To be done: Pick out every line below that contains the string "roll", and copy those lines. The match is case-sensitive.

[Items listed in a dataset]
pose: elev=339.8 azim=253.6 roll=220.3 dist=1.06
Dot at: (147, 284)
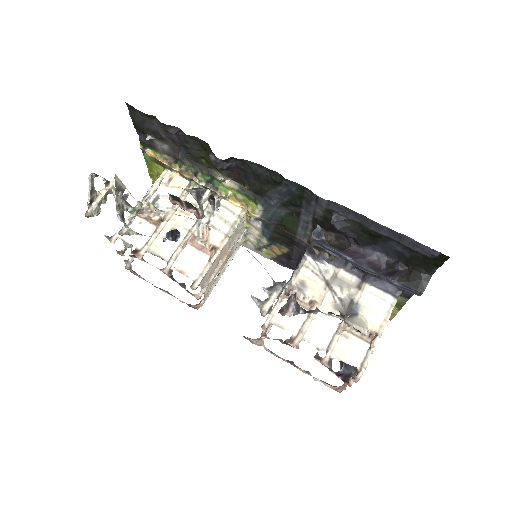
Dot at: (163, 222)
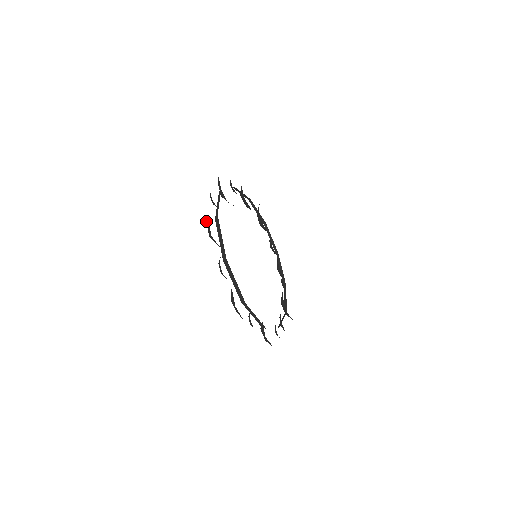
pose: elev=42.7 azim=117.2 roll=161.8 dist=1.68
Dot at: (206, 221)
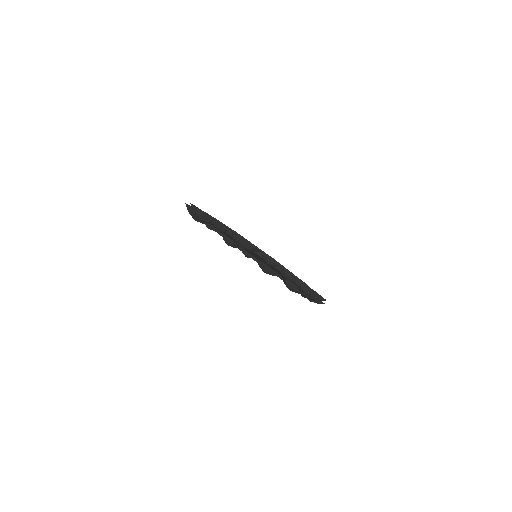
Dot at: occluded
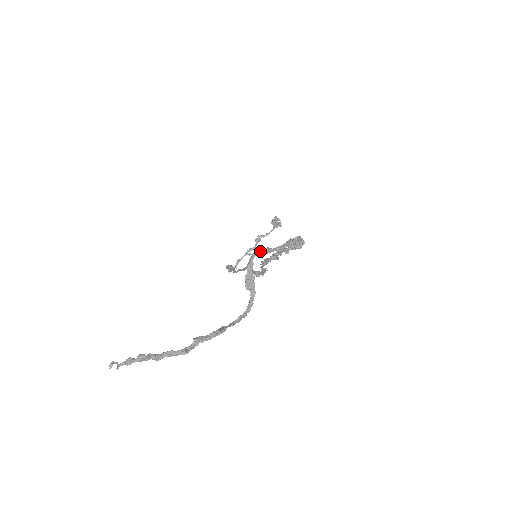
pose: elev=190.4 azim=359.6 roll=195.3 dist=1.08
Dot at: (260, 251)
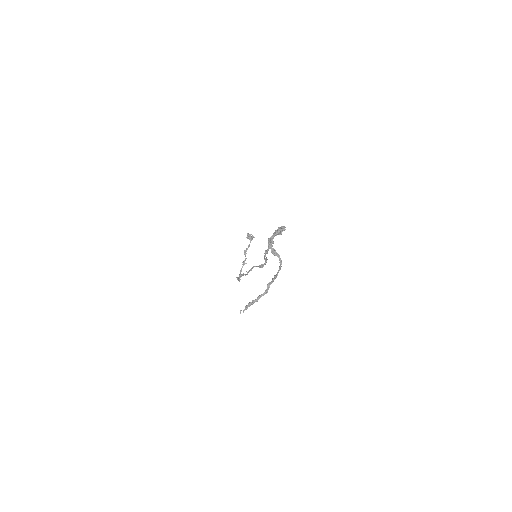
Dot at: (270, 238)
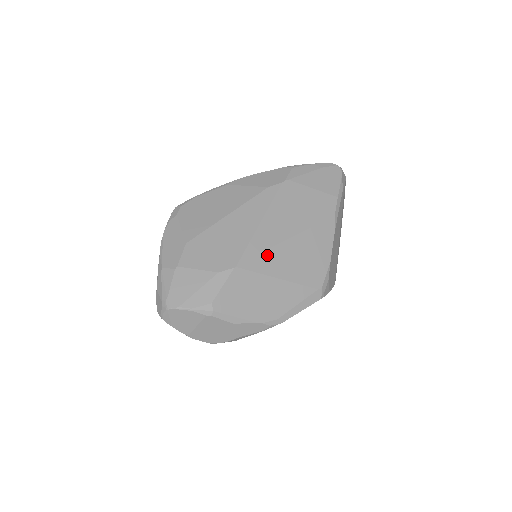
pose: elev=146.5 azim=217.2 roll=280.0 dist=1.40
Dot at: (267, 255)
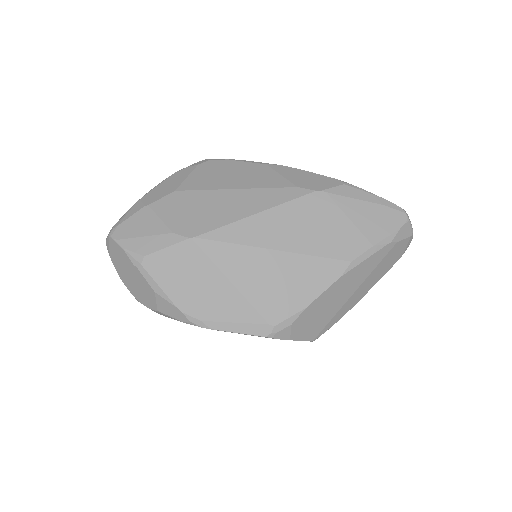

Expected answer:
pose: elev=339.8 azim=253.6 roll=220.3 dist=1.06
pose: elev=42.7 azim=117.2 roll=161.8 dist=1.68
pose: elev=190.4 azim=359.6 roll=195.3 dist=1.08
pose: elev=146.5 azim=217.2 roll=280.0 dist=1.40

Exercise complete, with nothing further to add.